Getting ownership percentages right.

This questions comes up frequently, and is a simple misunderstanding that is easy to clear up.  It primarily pertains to corporations, but can apply to LLCs as well depending on how they are set up.

Rule #1: Your percentage ownership in a company is not based on the number of shares that are authorized.  It is based on the number of shares that are issued.  Corporations always issue ownership in terms of “shares” and the Articles of Incorporation set a maximum on the number of shares the company can “issue” and we call this the number of “authorized” shares.  The company can issue fewer than this number.  But it can’t issue more.  Your percentage ownership of the company is based on the number of issued shares, not the number of authorized shares.  For example, a company may be authorized to issue 100,000 shares.  But right now, there is one shareholder who only holds 20,000 shares.  Even though more shares could be issued, so far this one owner holds all of the issued shares, and she owns 100% of the company.  If you are then issued 20,000 shares you own 50% of the company.  Why?  Because you have the same number of shares as the original shareholder.  The fact that there are more shares authorized doesn’t mean anything until those “available” shares are actually issued to someone.  For now, you hold 50% of the company because each of you owns 20,000 shares.  Your percentage is calculated by dividing the number of shares you hold (20,000) by the total number of shares everyone holds, including you (40,000 total).

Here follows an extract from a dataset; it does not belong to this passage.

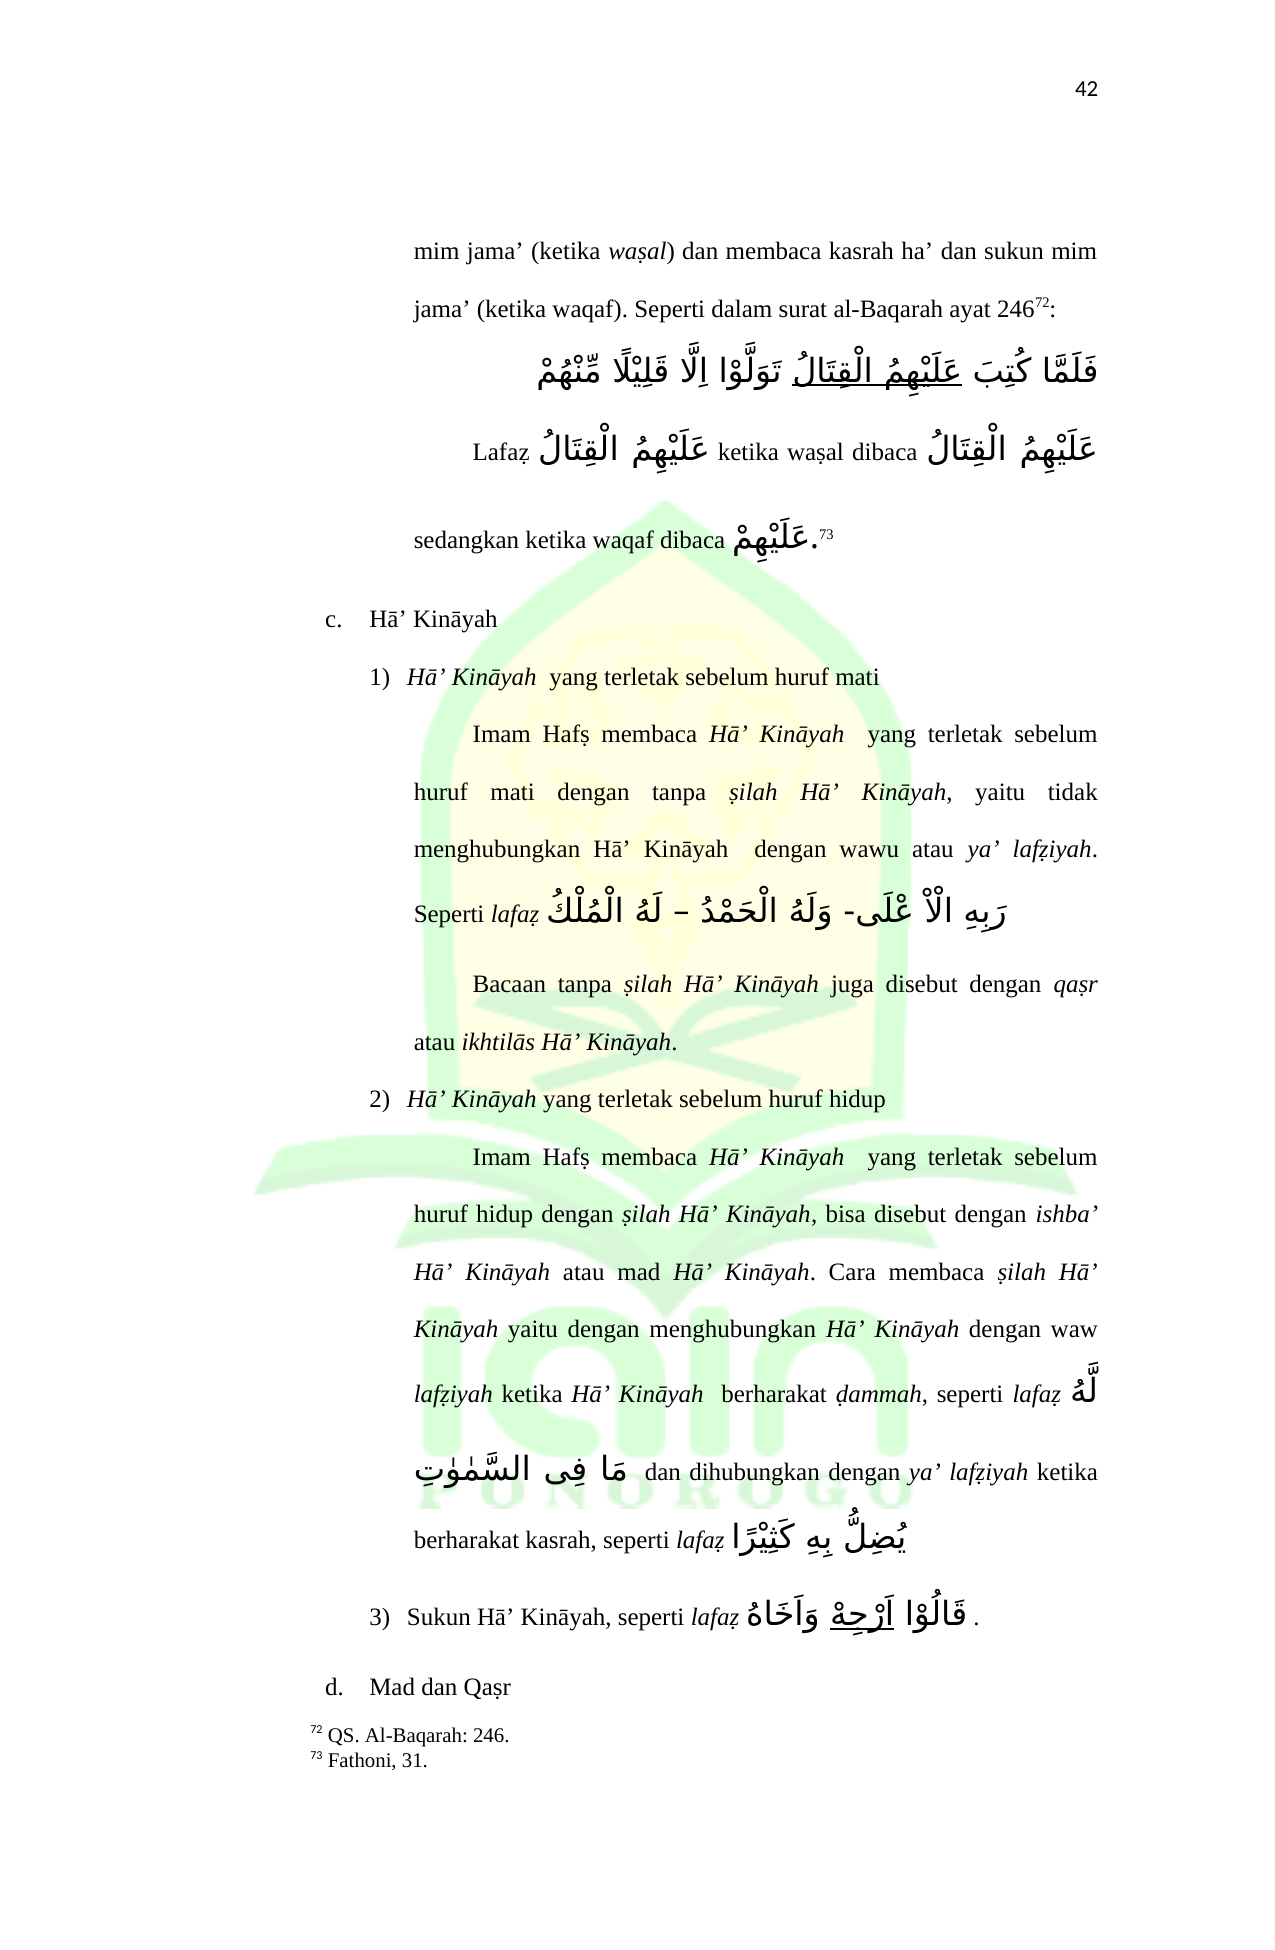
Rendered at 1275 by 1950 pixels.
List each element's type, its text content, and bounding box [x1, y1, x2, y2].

Rule #2: Watch out for “dilution”.  In the example above, it’s true that you own 50% of the company right now.  So if that’s the case, then why bother setting a specific number of “authorized” shares if that number doesn’t actually affect the percentage of the company that I own?  The reason is that there may be more shareholders coming in the future.  If the company eventually issues the full 100,000 it has authority to issue, your same 20,000 shares you’ve always held are now only 20% of the company.  This is because your 20,000 didn’t change, but the number of total issued shares (including yours) has risen to 100,000 total.  So the number of authorized shares is very important.  It tells you how much your ownership can be “diluted” if the company issues that maximum number of shares.  When buying your 20,000 shares, if staying at 50% is important to you, you need to enter into an agreement with the other shareholder that the company will not issue more shares.

Rule #3: Five-percent isn’t as simple as it looks.  Consider business owner “Steve” who runs a software company, and he’s always been the only shareholder.  Steve holds 1,000 shares in his company.  He has a great employee, Alex, and wants to give him 5% of the company.  Simple, right?  5% of 1,000 is 50 shares.  But this is not correct.  Steve wants to keep his whole 1,000 shares.  If he issued 50 shares to Alex, and reduced his own shares to 950 then the percentage would be right, and Alex would have 5% of the company.  But this would technically be a sale of shares by Steve to Alex.  And Steve doesn’t want to report a sale of stock on his tax return.  He just wants the company to issue new, never-before-issued-shares to Alex.  This is a better tax result for Steve.

Why is this more complicated?  Can’t we just issue 50 shares from the company instead of “selling” them out of Steve’s shares?  No.  The number 50 doesn’t work anymore.  If Alex received 50 shares, we would calculate his percentage by dividing 50 into the total number of issued shares including the 50 he just received.  So Alex’s percentage would actually be 4.8% (50 divided by 1,050 equals .0476).  This is too far from 5% to allow for rounding.  To get Alex the 5% he has been promised, you would need to issue him 52.6 shares.  52.6 divided by 1,052.6 equals .0499 which can be properly rounded to 5%.

That’s all for today.  Have an excellent day.

Launch Strong.  Build Strong.  Exit Strong.